Problem to work on: Print the listing below verbatim, passing over each picture.
++++ Provided records
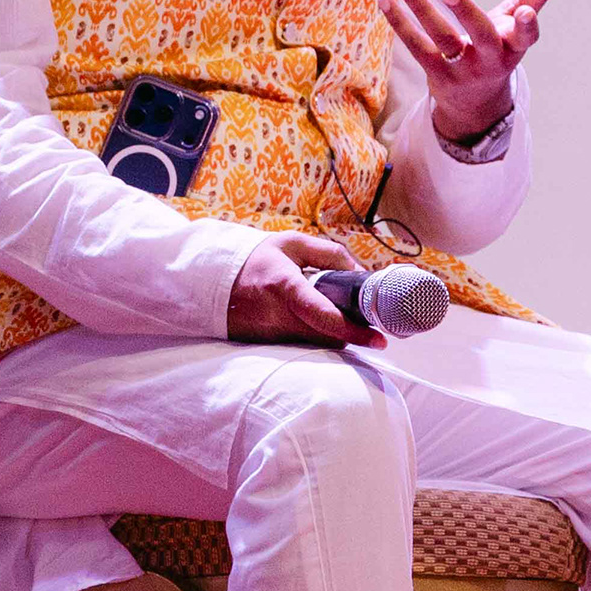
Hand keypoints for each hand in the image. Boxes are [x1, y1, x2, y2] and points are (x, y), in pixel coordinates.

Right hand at [227, 232, 384, 347]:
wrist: (212, 279)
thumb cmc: (256, 259)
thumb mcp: (292, 243)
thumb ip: (329, 253)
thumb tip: (358, 270)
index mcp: (285, 286)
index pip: (324, 315)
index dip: (354, 330)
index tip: (378, 338)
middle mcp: (277, 315)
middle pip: (327, 337)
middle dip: (350, 333)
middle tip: (365, 323)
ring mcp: (269, 334)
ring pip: (315, 345)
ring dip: (333, 336)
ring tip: (338, 318)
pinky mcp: (265, 346)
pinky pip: (299, 347)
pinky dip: (313, 337)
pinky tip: (313, 323)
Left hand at [389, 0, 572, 142]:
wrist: (474, 101)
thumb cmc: (499, 48)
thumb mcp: (518, 26)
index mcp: (515, 46)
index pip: (525, 37)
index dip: (525, 25)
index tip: (523, 11)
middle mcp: (490, 59)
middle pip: (480, 35)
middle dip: (466, 13)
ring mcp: (462, 69)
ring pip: (442, 39)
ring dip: (423, 11)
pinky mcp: (436, 73)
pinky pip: (416, 46)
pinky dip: (400, 23)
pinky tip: (386, 1)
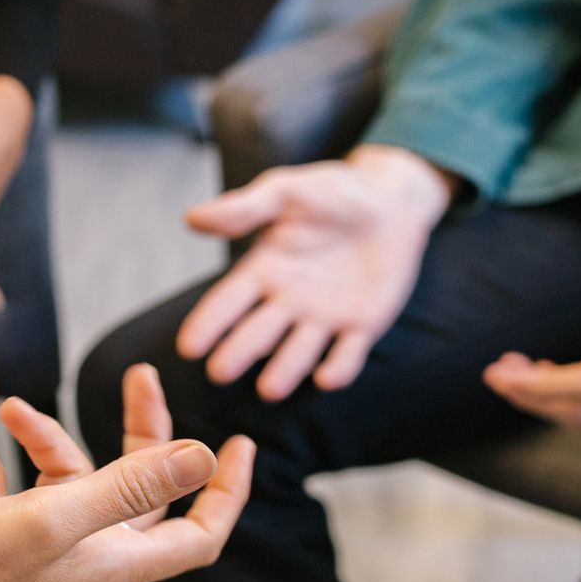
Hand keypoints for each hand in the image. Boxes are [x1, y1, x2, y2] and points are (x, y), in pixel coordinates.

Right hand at [0, 368, 255, 581]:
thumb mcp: (53, 517)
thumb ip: (128, 486)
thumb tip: (201, 457)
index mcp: (111, 562)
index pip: (195, 535)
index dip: (223, 493)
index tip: (237, 443)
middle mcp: (82, 557)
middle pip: (135, 490)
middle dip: (139, 432)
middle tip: (141, 376)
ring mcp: (35, 548)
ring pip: (63, 477)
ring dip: (41, 434)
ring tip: (9, 406)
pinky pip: (2, 484)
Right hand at [177, 145, 453, 400]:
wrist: (392, 201)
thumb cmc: (332, 193)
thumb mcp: (285, 192)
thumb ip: (243, 209)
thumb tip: (191, 218)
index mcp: (263, 271)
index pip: (228, 303)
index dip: (209, 324)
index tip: (189, 347)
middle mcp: (288, 302)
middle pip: (258, 333)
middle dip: (239, 353)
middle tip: (220, 373)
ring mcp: (325, 318)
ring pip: (300, 351)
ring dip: (286, 370)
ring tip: (270, 389)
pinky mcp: (362, 325)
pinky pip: (349, 353)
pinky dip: (339, 368)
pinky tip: (327, 378)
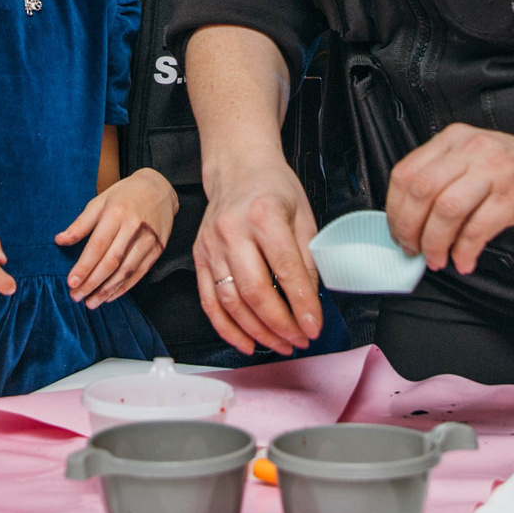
++++++++
Result of the exercise:
Hand keypoints for each hand in the image. Boxes are [x1, y1, x2, y2] and points are (x, y), in pixel coordinates.

Right hand at [227, 232, 384, 347]:
wrist: (212, 279)
thumb cmc: (256, 259)
thumb mcp: (292, 243)
thumb ip: (329, 253)
thumb tip: (358, 270)
index mcp: (285, 286)
index pip: (324, 315)
index dip: (354, 330)
index tip: (378, 338)
middle mcp: (277, 315)
middle pip: (327, 337)
middle dip: (350, 333)
middle tip: (365, 323)
ring mcp: (269, 334)
ring pip: (315, 345)
ring dip: (333, 336)
ring tip: (338, 318)
pinky mcp: (265, 346)
pinky pip: (299, 347)
pinky dip: (313, 337)
pinky tip: (313, 323)
Left hand at [389, 0, 572, 142]:
wrist: (474, 101)
thumb cmc: (499, 48)
thumb mcp: (518, 26)
index mcp: (515, 46)
index pip: (525, 37)
index dip: (525, 25)
index tip: (523, 11)
middle mcp: (490, 59)
middle pip: (480, 35)
middle dip: (466, 13)
ring mcp: (462, 69)
ring pip: (442, 39)
ring dip: (423, 11)
pinky mcp: (436, 73)
pinky pip: (416, 46)
pinky dip: (400, 23)
pinky tip: (386, 1)
Hand keypoints for each hand in the image. Boxes are [x1, y1, x2, y2] and points are (x, y), in pixel coordinates.

Right hand at [0, 368, 255, 581]:
thumb mcp: (53, 517)
thumb ip: (128, 486)
thumb tip: (201, 457)
index mcp: (111, 562)
index pip: (195, 535)
index dip: (223, 493)
index tip: (237, 443)
middle mcp: (82, 557)
middle pip: (135, 490)
middle dip: (139, 432)
middle tip: (141, 376)
ring mcp: (35, 548)
ring pip: (63, 477)
ring dip: (41, 434)
ring tip: (9, 406)
pinky pip: (2, 484)
Right hand at [177, 145, 453, 400]:
wrist: (392, 201)
thumb cmc: (332, 193)
thumb mcp: (285, 192)
thumb ip: (243, 209)
thumb tip: (191, 218)
index mcp: (263, 271)
index pip: (228, 303)
index dip: (209, 324)
index tip: (189, 347)
middle mcp: (288, 302)
middle pip: (258, 333)
middle dip: (239, 353)
middle tip: (220, 373)
ring mcp: (325, 318)
ring pip: (300, 351)
ring dip: (286, 370)
ring tip: (270, 389)
pinky mcp: (362, 325)
pinky pip: (349, 353)
pinky dip: (339, 368)
pinky tip: (327, 378)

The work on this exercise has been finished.